Delving deeper into international trade, full imports saw a significant drop of 25.2% in October 2025, while full exports demonstrated resilience with a 5.4% increase during the same period.
Cumulatively, year-to-date (YTD) container volumes stand at 2,665,144 TEUs, marking a 2.9% decrease. This overall trend is reflected in the full import figures, which are down 7.6% YTD, and full exports, which have slipped by 2.2%.
In significant infrastructure developments, the Port of Seattle, acting on behalf of the NWSA, has awarded the contract for the Terminal 18 shore power project. Construction is slated to commence in the second quarter of 2026 and is expected to conclude in late 2027. Upon completion, Terminal 18 will become the third international cargo terminal in Washington to be equipped with shore power capabilities, joining Terminal 5 (which became operational in 2023) and Husky Terminal (which transitioned in 2025). The NWSA maintains its ambitious goal of outfitting all its international terminals with shore power by 2030, with Washington United Terminal being the next facility slated for this upgrade. It’s worth noting that TOTE Maritime Alaska’s terminal has already benefited from shore power since 2010.
On the domestic front, container volumes have shown positive momentum, with a 1.2% rise year-to-date. Volumes from Alaska have remained stable, while those from Hawaii have seen a healthy increase of 7.8%.
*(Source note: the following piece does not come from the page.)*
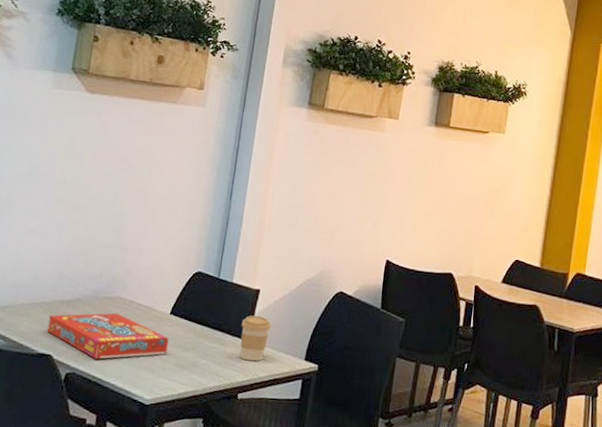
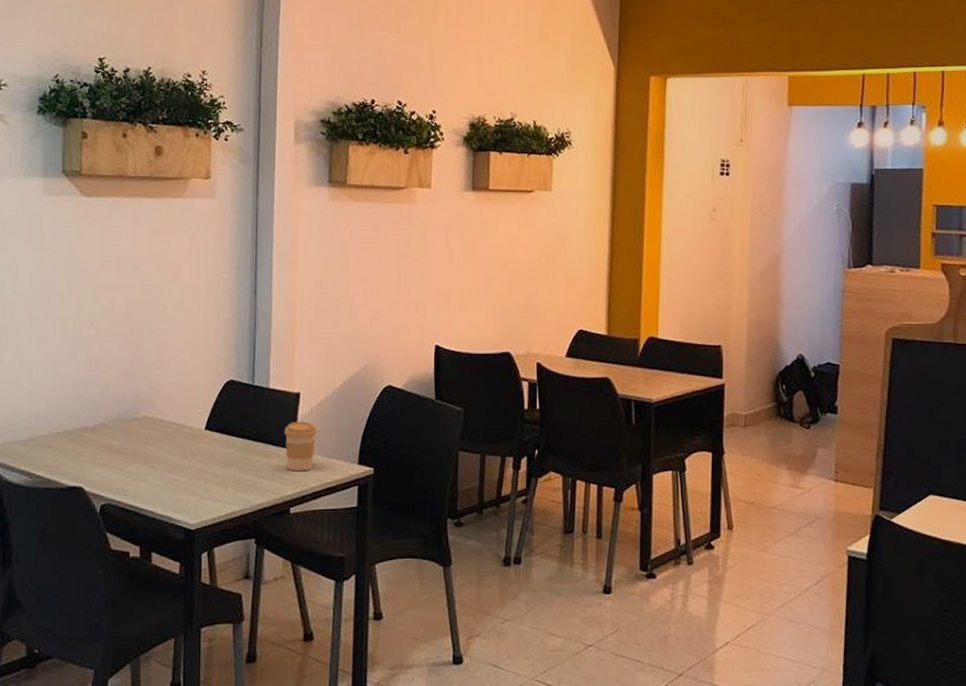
snack box: present [47,312,169,360] -> none [74,434,207,487]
Examining other cargo segments:
* **Breakbulk:** YTD volumes in this sector have declined by 18.1% to 282,123 metric tons, attributed to the pressure of high interest rates and tariffs.
* **Automobiles:** The auto sector has experienced a 21.8% YTD decrease in volume, totaling 229,466 units. This downturn is largely driven by a nationwide slowdown in auto sales, exacerbated by elevated interest rates and tariffs.